Wanted: USB-C dock that doesn’t suck


I have ethernet drops in every room of my house. I have a Samsung T5 USB SSD. I have a 12-inch MacBook, which has only a single USB-C port for charging and expansion.

This means I have to use some sort of dock to connect ethernet, external drives, and power. Every portable dock I’ve tried at home or at work can do two of the three reliably, but will spontaneously reset the USB hub component if I try to use all three at once (like, say, backing up the SSD contents over ethernet to my Synology NAS).

Doesn’t matter what brand; even reputable ones like Anker do this. Doesn’t matter what power supply; Apple 30-watt, Apple 87-watt, Anker 60-watt, etc. Doesn’t even matter if I deliberately throttle the rsync copy; it lasts longer at very restricted bandwidths, but still eventually resets.

Plug the SSD directly into my 2012 Mac Mini, and I can copy its data to the NAS at full speed, every time. Plug it into a Thunderbolt port on the 15-inch MacBook Pro I had to give back when I was laid off, ditto; it works great.

Right now, the only way I can successfully use both network and USB SSD at the same time on the MacBook is to run on battery and copy data wirelessly.

So, is there a good USB-C dock with ethernet and at least three USB3 ports that works with a 12-inch MacBook?
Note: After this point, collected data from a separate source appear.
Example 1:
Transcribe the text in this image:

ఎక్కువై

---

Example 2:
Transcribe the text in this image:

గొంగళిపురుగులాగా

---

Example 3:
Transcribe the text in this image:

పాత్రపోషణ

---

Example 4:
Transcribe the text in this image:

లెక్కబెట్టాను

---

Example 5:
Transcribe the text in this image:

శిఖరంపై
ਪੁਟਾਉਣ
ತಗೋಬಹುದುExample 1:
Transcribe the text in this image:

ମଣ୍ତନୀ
I don’t even care if it’s portable at this point, and I don’t care if it has HDMI or a memory-card reader. Portable would be nice, for travel, but honestly, at the rate things are going, I won’t be traveling until at least November. And I have my fingers crossed that there isn’t another outbreak of virulent stupidity in the fall.

Random Apple WTF

A few years back, Apple made the -i option (display inode data) to df the default, “to conform to Version 3 of the Single UNIX Specification”. Trouble is, Apple’s new file system doesn’t really have inodes, so the number of “free inodes” is 2^63 minus the number of files and directories, which makes the output basically unreadable.
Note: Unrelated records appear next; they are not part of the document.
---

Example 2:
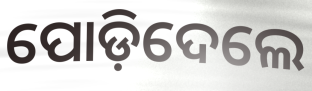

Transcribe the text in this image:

ପୋଡ଼ିଦେଲେ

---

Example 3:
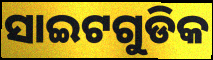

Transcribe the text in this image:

ସାଇଟଗୁଡିକ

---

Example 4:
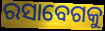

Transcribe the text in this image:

ରସାବେଗକୁ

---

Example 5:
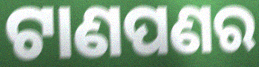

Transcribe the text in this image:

ଟାଣପଣର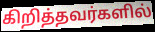
கிறித்தவர்களில்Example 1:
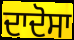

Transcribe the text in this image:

ਦਾਦੋਸਾ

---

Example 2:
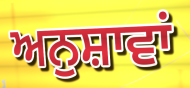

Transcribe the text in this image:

ਅਨੁਸ਼ਾਵਾਂ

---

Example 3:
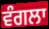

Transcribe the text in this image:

ਵੰਗਲਾ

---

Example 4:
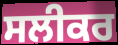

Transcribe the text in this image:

The manpage recommends using the -P option to disable this, which I long ago embedded in a shell alias so it’s always on. Except I haven’t made that change in the dotfiles on my Mini, so when I went to copy the SSD, I ran into the default behavior, and tried manually adding -P to the command, like so: df -h -P /Volumes/Marippe.
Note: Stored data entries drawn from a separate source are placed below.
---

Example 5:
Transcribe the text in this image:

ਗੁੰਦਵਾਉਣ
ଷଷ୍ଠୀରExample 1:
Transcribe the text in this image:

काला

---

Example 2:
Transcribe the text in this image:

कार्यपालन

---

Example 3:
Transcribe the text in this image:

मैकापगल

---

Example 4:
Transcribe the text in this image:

This reported disk usage in 512-byte blocks instead of the human-readable format I requested with -h. Why? Because that’s the official behavior of -P, and the fact that it suppresses inode output is apparently just a documented side effect. Which means that the output of df -h -P is not the same as df -P -h.

This feels like a metaphor for Apple’s current UI design principles.